Еще сложнее обстоит дело с противостоящим в прямом смысле, с существом на ногах, носящим имя собственное. Иметь дело с «другим» означает для феноменологии совершенно особый проект, который как раз и может быть назван проектом герменевтическим, ибо суть его уже не только в умении увидеть, но и в искусстве услышать, точнее, в искусстве суметь услышать. Последнее подразумевает особую установку сознания, при которой мы должны научиться внимать голосу и мысли другого. Это становится возможным только при том условии, когда мы освобождаемся от одного из самых страшных предрассудков нашего сознания, заключающегося в нашей естественной привычке слышать в словах другого лишь свои собственные мысли, видеть в другом только самих себя. Фигура «другого» в феноменологии и герменевтике не означает внешнего, фактического другого. Мы никогда не увидим в другом другого до тех пор, пока не осознаем, что он встречается нам только после того, когда мы сами готовы его встретить, когда в нашем собственном сознании для него есть место, когда мы просто внутренне готовы к встречи с новым, открыты новому.

Этот широкий горизонт открытости Гуссерль называл «жизненным миром», который является как бы амбивалентным истоком как наших теоретических интересов, так и наших практических действий. Именно в забвении жизненного мира Гуссерль усматривает кризис современной культуры. Задача философии в этом смысле — вернуть образованного человека к его почве, т. е. к тому жизненному миру, который является основой всех его разумных действий.

Кризису европейских наук и как следствие кризису идеи европейского человека посвящен самый последний труд Гуссреля «Кризис европейских наук и трансцендентальная феноменология».[335] Эта работа содержит два совершенно новых направления для самой феноменологической философии: тему истории и тему жизненного мира. Смысл обращения Гуссерля к таким новым для феноменологии темам может быть правильно понят, если обратить внимание на то, почему в кризисе для Гуссерля оказываются именно науки и именно европейские. Кризис, о котором пишет Гуссерль, означает прежде всего кризис всей культуры, которая изначально связана с идеей европейской науки, ответственной за формирование в Древней Греции совершенно нового типа человека, живущего из принципов разума и ориентирующегося на решение бесконечных задач. Наука для Гуссерля означает в этом смысле не ту или иную конкретную науку и даже не их совокупность, но именно идею науки, «научность». Последняя сама есть особая форма практики, т. е. практической жизни человека. Как наука, так и повседневная жизнь человека имеют, по Гуссерлю, один и тот же источник — жизненный мир. Вместе с тем в процессе истории западноевропейской культуры наука настолько отдаляется от жизненного мира, что противопоставляется повседневности.
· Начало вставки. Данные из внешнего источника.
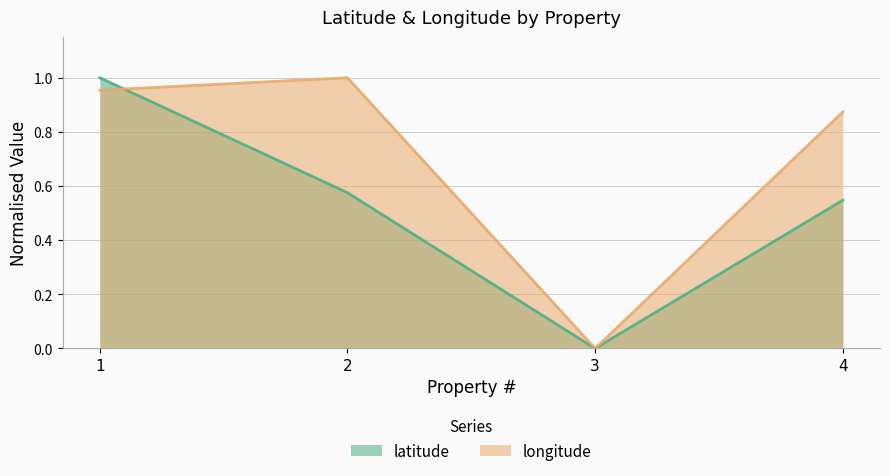

At how many categories does at least one series exceed 0?

3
Корень этого противопоставления науки и жизни Гуссерль усматривает в своего рода фальсификации идеи греческой науки. Эта фальсификация происходит в Новое время, когда наука начинает апеллировать не к вещам, окружающим человека, а к моделям этих вещей, которые достигаются путем математизации нашего жизненного мира.

Отсюда становится понятно, что кризис науки как идеи научности, давшей в греческом мире рождение совершенно особой (философской) форме жизни человека, свидетельствует о кризисе всей европейской культуры, теряющей тот идеал человека, который лежал у самих истоков западноевропейского сознания.